### Travail à faire
a: Répondez à ces questions d'après le texte sur PrintNightmare :
(i) Quel service est activé par défaut dans la plupart des environnements Windows ?
(ii) Dans un réseau d'entreprise, combien de postes compromis suffisaient pour propager l'attaque à tout le domaine ?
(iii) Quel principe l'épisode a-t-il rappelé ?
b: Recopiez le passage du texte sur PrintNightmare en partant de "Le danger venait" et en allant jusqu'à "sur d’autres machines.", puis substituez "logiciels malveillants" à "pilotes malveillants".
c: Rédigez la suite du texte sur PrintNightmare à partir de sa dernière phrase.

### Texte d'étude
· · · ·

Le danger venait du fait que le service d’impression est activé par défaut dans la plupart des environnements Windows, qu’ils soient personnels ou professionnels. Dans un réseau d’entreprise, un seul poste compromis suffisait pour propager l’attaque à l’ensemble du domaine Active Directory, en installant des pilotes malveillants sur d’autres machines.

Conséquences : PrintNightmare a mis en lumière deux réalités. D’abord, que des services jugés secondaires (ici, l’impression) peuvent constituer des points d’entrée critiques, parce qu’ils sont omniprésents et rarement surveillés. Ensuite, que la publication précipitée d’informations techniques sans correctif disponible peut amplifier considérablement les risques. Cet épisode a poussé Microsoft et de nombreuses entreprises à restreindre par défaut les privilèges accordés à des services considérés comme « banals », rappelant l’importance du principe du moindre privilège appliqué à toute la chaîne fonctionnelle d’un système.

· · · ·

### Données sources
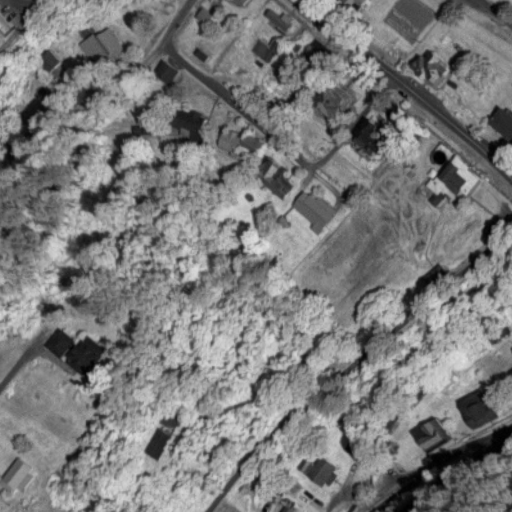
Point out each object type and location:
building: (240, 1)
building: (358, 2)
road: (497, 12)
road: (34, 20)
building: (105, 44)
building: (101, 52)
building: (436, 65)
building: (167, 69)
building: (277, 86)
road: (404, 93)
road: (210, 94)
building: (335, 98)
road: (100, 110)
building: (504, 118)
building: (193, 119)
building: (377, 135)
building: (243, 141)
building: (278, 176)
building: (461, 177)
building: (318, 206)
building: (88, 348)
road: (355, 357)
road: (19, 375)
building: (479, 405)
road: (497, 430)
building: (434, 432)
building: (165, 440)
building: (358, 444)
building: (324, 467)
road: (424, 471)
building: (23, 473)
road: (447, 475)
building: (291, 509)
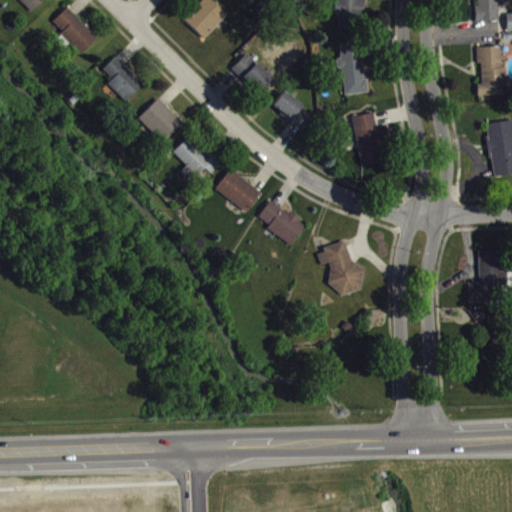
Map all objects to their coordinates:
building: (249, 1)
building: (33, 5)
road: (144, 8)
building: (489, 12)
building: (350, 15)
building: (207, 21)
building: (510, 25)
building: (76, 34)
building: (354, 71)
building: (493, 75)
building: (254, 78)
building: (123, 82)
building: (294, 114)
building: (160, 125)
building: (370, 144)
building: (501, 151)
building: (196, 163)
road: (287, 163)
building: (239, 194)
road: (429, 216)
building: (283, 226)
building: (342, 272)
building: (490, 282)
road: (256, 442)
road: (180, 478)
road: (198, 478)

· · · ·

### Réponses attendues
a:
(i) Le service d'impression.
(ii) Un seul poste compromis.
(iii) Le principe du moindre privilège appliqué à toute la chaîne fonctionnelle d'un système.

b:
Le danger venait du fait que le service d’impression est activé par défaut dans la plupart des environnements Windows, qu’ils soient personnels ou professionnels. Dans un réseau d’entreprise, un seul poste compromis suffisait pour propager l’attaque à l’ensemble du domaine Active Directory, en installant des logiciels malveillants sur d’autres machines.

c:
10. BlueKeep (2019). La faille qui faisait trembler 

Découverte en mai 2019, BlueKeep (CVE-2019-0708) touchait le protocole Remote Desktop Protocol (RDP), utilisé pour accéder à distance aux machines Windows. La vulnérabilité permettait une exécution de code à distance sans authentification, ouvrant la voie à une propagation automatique d’un poste à l’autre, un mécanisme de type wormable, comparable à celui de WannaCry.

La gravité de BlueKeep tenait à sa portée : des millions de machines dans le monde, entre autres Windows XP et Server 2003, systèmes pourtant obsolètes mais encore massivement déployés dans les hôpitaux, administrations et industries.

Face au risque d’une nouvelle pandémie numérique, Microsoft a publié un correctif exceptionnel, même pour ces versions « hors support ». Si la faille a été exploitée de manière limitée, elle a créé un climat de panique : BlueKeep a rappelé que certaines vulnérabilités sont si critiques qu’elles peuvent déclencher une mobilisation mondiale (NSA, NCSC, CISA, etc.) avant même de se transformer en catastrophe effective.

Ce que ces failles révèlent


Pris ensemble, ces dix épisodes révèlent plusieurs leçons :

  • La cybersécurité est systémique : un maillon faible peut faire chuter la chaîne entière.
  • Elle est géopolitique : les failles deviennent des outils de puissance et de surveillance.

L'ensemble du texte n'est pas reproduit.